Mazdutide is an investigational drug currently under clinical development by Eli Lilly (licensed to Innovent Biologics in China). It has not been approved by the FDA, or any other regulatory authority, for any medical use. Because Mazdutide is not FDA-approved, does not appear on the FDA's 503A bulk drug substances list, and is not a component of any approved drug, it is not lawfully available through compounding pharmacies in the United States. Mazdutide is not prescribed, compounded, or dispensed through Superpower. This page is provided for educational purposes only and does not constitute medical advice.

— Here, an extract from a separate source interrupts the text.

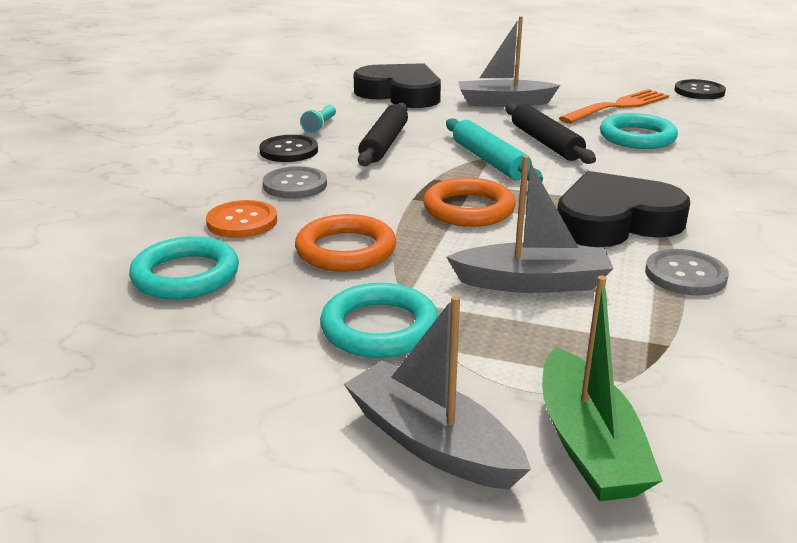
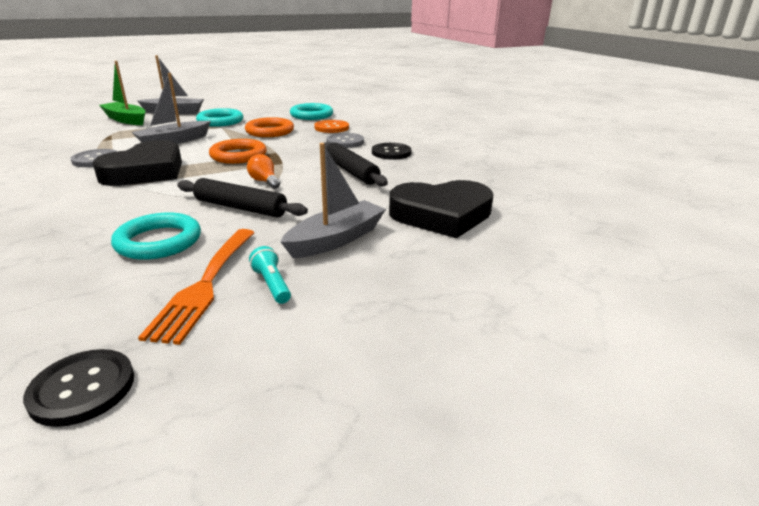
camera: 135 degrees right, 0 degrees up
(320, 126) = (417, 169): turquoise flashlight -> turquoise flashlight (272, 284)
(489, 161) = (264, 181): turquoise rolling pin -> orange light bulb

Mazdutide is not legally available through any US-licensed healthcare provider, compounding pharmacy, or pharmacy dispensing network. There is no legal pathway for human use of mazdutide in the United States as of April 2026.

Products sold online as "mazdutide" are not regulated by the FDA, have not been independently verified for identity, purity, or potency, and present unknown contamination and dosing risks. Use of such products has no clinical oversight and no established safety data in US populations.

Mazdutide should not be used by anyone in the United States outside an IRB-approved clinical research study; there is no approved indication and no contraindication table because there is no approved US use. Populations of particular theoretical concern based on the compound's proposed mechanism include: individuals with a personal or family history of medullary thyroid carcinoma or MEN2; individuals with a history of pancreatitis; pregnant or breastfeeding individuals; individuals with severe renal or hepatic impairment; individuals using insulin or insulin secretagogues concurrently.

Published safety data for mazdutide come exclusively from trials conducted in Chinese populations over durations of 32 weeks or less. Long-term safety, safety in non-Asian populations, and safety in individuals with comorbidities not represented in the published trial populations have not been established.

This article does not constitute medical advice. Always consult a qualified healthcare provider before making any decision about your health.